Choosing a Constraint-Mode Option

Use the constraint-mode options (ENABLED, DISABLED, and FILTERING) to control the behavior of constraints in INSERT, DELETE, MERGE, and UPDATE operations.

For constraints that the CREATE TABLE statement defines, these are the options.

DISABLED
Does not enforce the constraint during INSERT, DELETE, and UPDATE operations
ENABLED
Enforces the constraint during INSERT, DELETE, and UPDATE operations If a target row causes a violation of the constraint, the statement fails. This mode is the default.
FILTERING
Enforces the constraint during INSERT, DELETE, and UPDATE operations, if the START VIOLATIONS statement has created a violations table and a diagnostics table. If a target row causes a violation of the constraint, the statement continues processing. The database server writes the row in question to the violations table associated with the target table, and writes diagnostic information to the associated diagnostics table.

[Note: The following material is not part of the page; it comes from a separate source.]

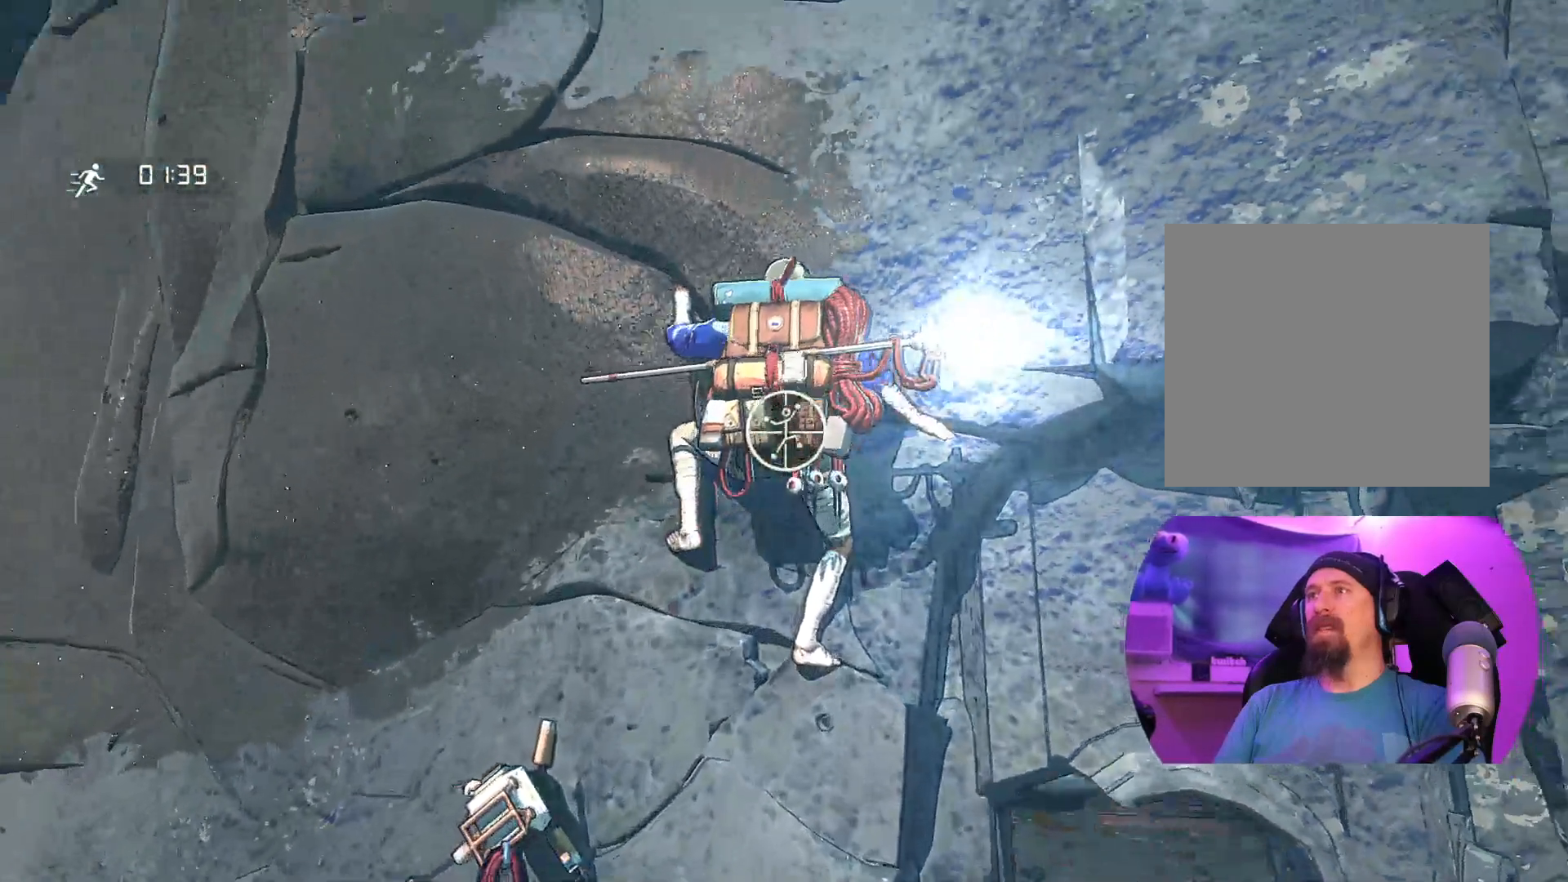
{"buttons": ["R1"], "left_stick": "center", "right_stick": "center", "events": [[384, "right_stick", "center"]]}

If you choose filtering mode, you can specify the WITHOUT ERROR or WITH ERROR options. The following list explains these ERROR options.

WITH ERROR
Returns an integrity-violation error when a filtering-mode constraint is violated during an INSERT, DELETE, or UPDATE operation.
WITHOUT ERROR
Does not return an integrity-violation error when a filtering-mode constraint is violated during an INSERT, DELETE, or UPDATE operation. This is the default ERROR option.
Note:
For the FILTERING WITHOUT ERROR mode to have these effects, you must also use the START VIOLATIONS TABLE statement to start the violations and diagnostics tables for the target table on which the constraints are defined. You can issue that statement
  • either before you set any constraints on the table to a filtering mode,
  • or after you set constraints to a filtering mode, but before any users perform INSERT, DELETE, or UPDATE operations on rows in the table.

Constraint modes are registered in the sysobjstate system catalog table.

NOVALIDATE modes for foreign-key or check constraints

The modes listed above are only a subset of the constraint modes that the SET CONSTRAINTS option to the SET Database Object Mode statement can specify while it is resetting the mode of an existing foreign-key or check constraint. They are also a subset of the constraint modes that the ALTER TABLE ADD CONSTRAINT statement can specify while creating a new foreign-key or check constraint on an existing table.

The ALTER TABLE ADD CONSTRAINT and SET CONSTRAINTS statements can specify one of these additional constraint modes by including the NOVALIDATE keyword in the constraint definition. The effect is that the database server skips the checking of existing rows for violations when the constraint is being created or enabled, thereby reducing the time and resources required for processing the DDL statement. When that statement completes execution, however, each NOVALIDATE mode automatically reverts to an ENABLED or FILTERING mode. Thus, the NOVALIDATE keyword does not prevent enforcement of referential integrity or check conditions during subsequent DML operations on the table, because the NOVALIDATE modes do not persist beyond the DDL statement that defined them.

Because most tables are empty when they are created, referential-integrity checking of existing rows typically does not occur during table creation, and the CREATE TABLE statement does not support NOVALIDATE constraint modes. Those modes can be efficient, however, in contexts where non-empty tables with foreign-key or check constraints need to be moved to another database or to a data warehouse.